The Association of the American Medical Colleges released a report that offers more insight on the nation’s physician workforce.

The physician workforce is getting older, more women are becoming doctors, and specialties such as sports medicine are increasingly popular.

Those are some of the highlights of new data from the Association of American Medical Colleges. The AAMC’s 2022 Physicians Specialty Data Report offers a snapshot of the nation’s physicians and those training to be doctors. The AAMC releases the report every two years.

Here are some of the key takeaways.

55 and over

Nearly half (46.7%) of the nation’s active doctors are 55 years old or older, up from 44.9% in 2019, according to AAMC’s data. More than 9 out of 10 (92.4%) pulmonary diseases physicians are 55 or older, while 71% of preventive medicine are at least 55.

Women

Women make up more than one-third (37.1%) of the physician workforce, up from 30.4% in 2012, according to the AAMC data. On another encouraging note, women make up more than half of all students in the nation’s medical schools.

Women account for nearly two out of three doctors in pediatrics (65%) and well over half of all physicians in obstetrics and gynecology (60.5%) and geriatric medicine (55.1%).

But women make up only a slim number of physicians in some surgical specialties, such as neurology (9.6%), thoracic surgery (8.3%) and orthopedic surgery (5.9%).

Specialties

More doctors are getting into sports medicine.

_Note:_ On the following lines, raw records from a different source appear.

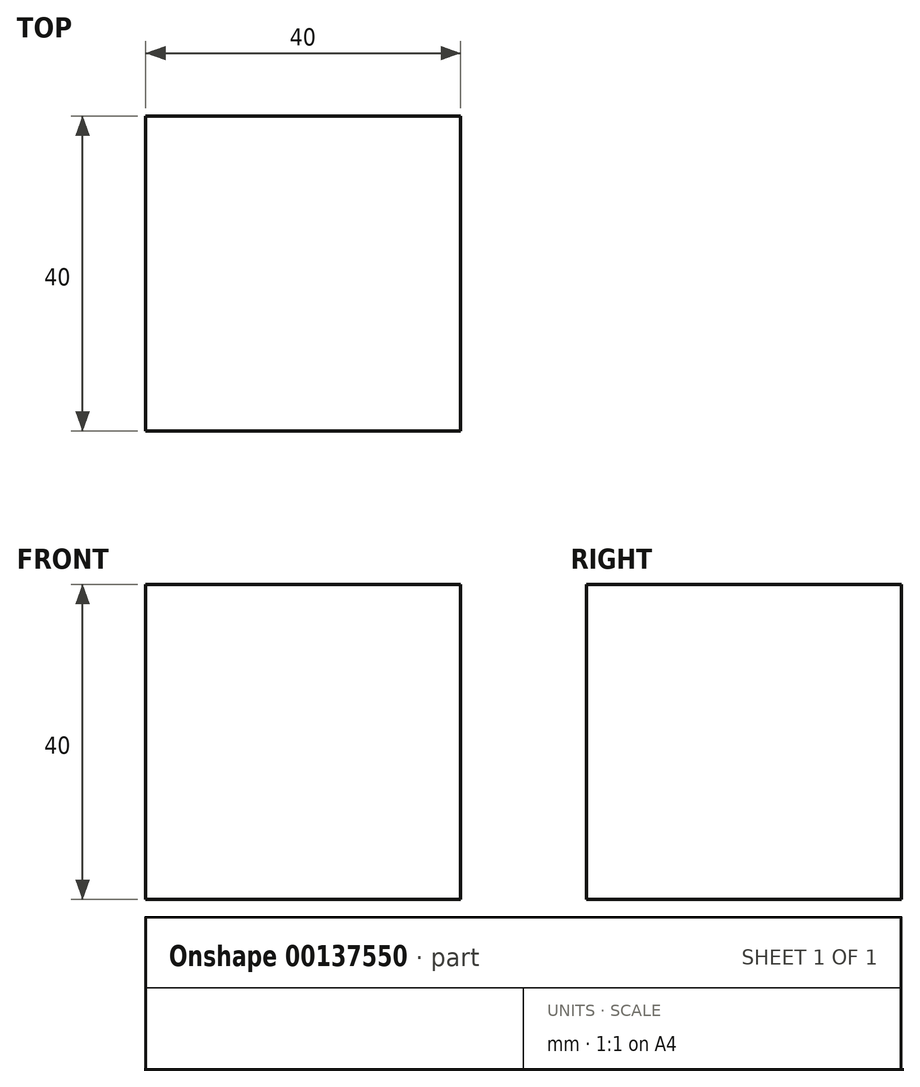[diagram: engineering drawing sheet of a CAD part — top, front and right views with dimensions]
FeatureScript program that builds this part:
annotation { "Feature Type Name" : "Feature", "Feature Type Description" : "" }
export const myFeature = defineFeature(function(context is Context, id is Id, definition is map)
    precondition{}
    {
        {
            var Q0;
            Q0=qCreatedBy(makeId("Top.planeOp"),FACE);
            var sketch = newSketch(context, id + "F0", { "sketchPlane" : qUnion([Q0])});
            skLineSegment(sketch, "E0.bottom", {"start": v(-3.54, 5.27) * mm, "end": v(36.46, 5.27) * mm});
            skLineSegment(sketch, "E0.top", {"start": v(-3.54, -34.73) * mm, "end": v(36.46, -34.73) * mm});
            skLineSegment(sketch, "E0.left", {"start": v(-3.54, 5.27) * mm, "end": v(-3.54, -34.73) * mm});
            skLineSegment(sketch, "E0.right", {"start": v(36.46, 5.27) * mm, "end": v(36.46, -34.73) * mm});
            skSolve(sketch);
        }
        {
            var Q0;
            Q0=makeQuery(id+"F0.imprint","IMPRINT",FACE,{"disambiguationData":[TD([[makeQuery(id+"F0.imprint","IMPRINT",EDGE,{"derivedFrom":sQuery(id+"F0.wireOp",EDGE,"E0.bottom")}),-1.0]])]});
            extrude(context, id + "F1", {"entities" : qUnion([Q0]), "depth" : 40 * mm});
        }
    });
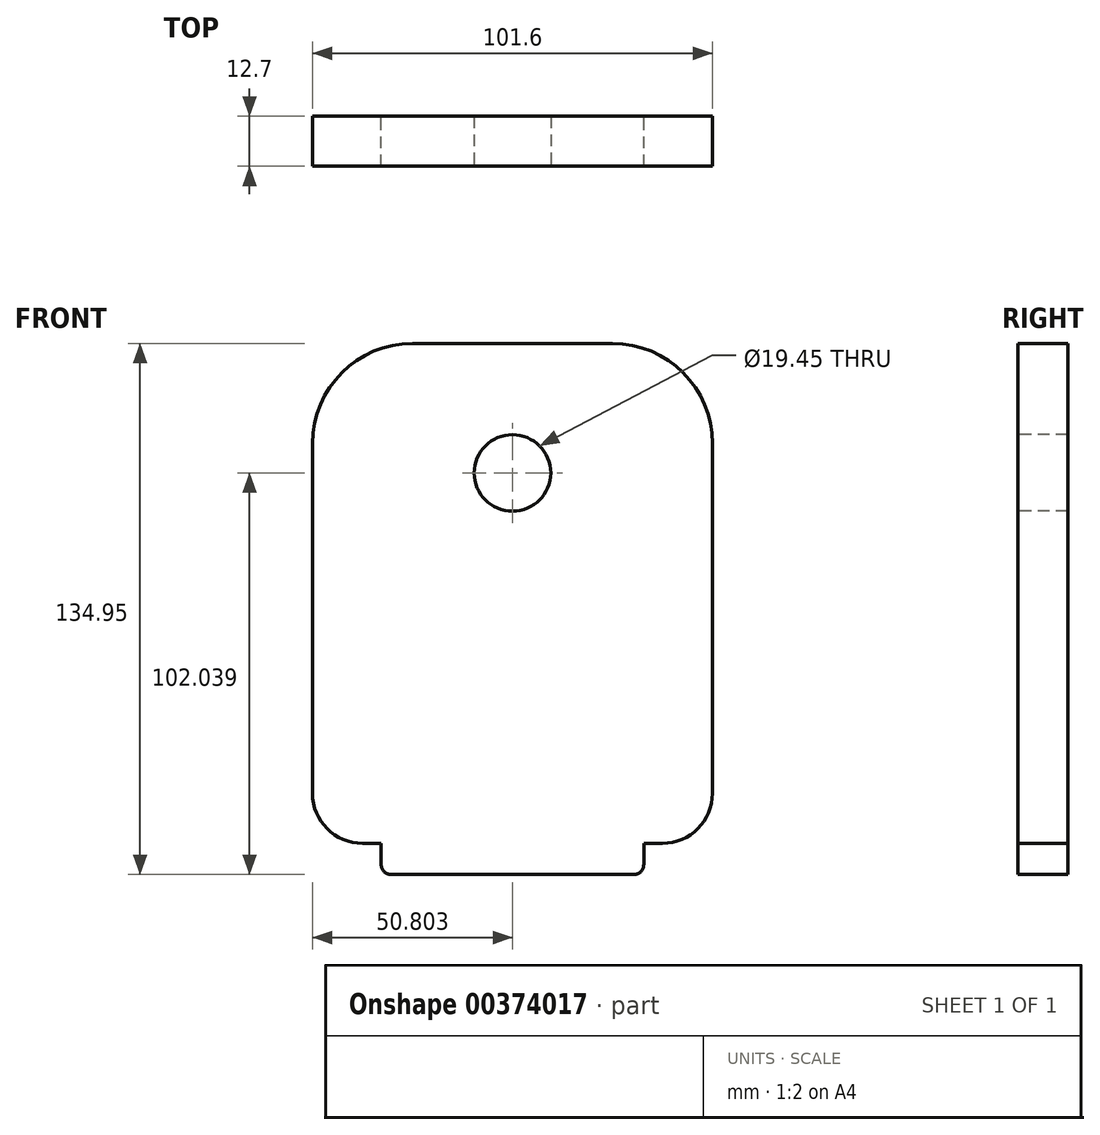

Sports medicine witnessed the biggest growth (42%) from 2015 through 2021, followed by pediatric anesthesiology (37.7%) and interventional cardiology (32.6%).

On the flip side, orthopedic surgery saw a drop of 3.7%. Other specialities seeing a dip included radiology (a 2.4% decline) and general surgery (a drop of 2.2%).

Diversity

For the first time, the AAMC report includes data on race and ethnicity, and some minority groups are underrepresented.

Nearly two-thirds of all doctors (63.9%) identified as white, while 20.6% identified as Asian.

Only 6.9% of doctors identified as Hispanic (regardless of race), while 5.7% identified as Black or African American. Less than 1% identified themselves as American Indian or Alaska Native (0.3%) or Native Hawaiian or other Pacific Islander (0.1%).

Residents and fellows

The specialties with the most first-year Accreditation Council for Graduate Medical Education graduates were internal medicine (11,297), family medicine/general practice (4,856), and pediatrics (3,143).

In 2021, women accounted for 47.3% of the residents and fellows in ACGME-accredited programs.

Between 2016 and 2021, sports medicine and psychiatry saw the biggest uptick in first-year residents and fellows, with gains of 27% and 26% respectively.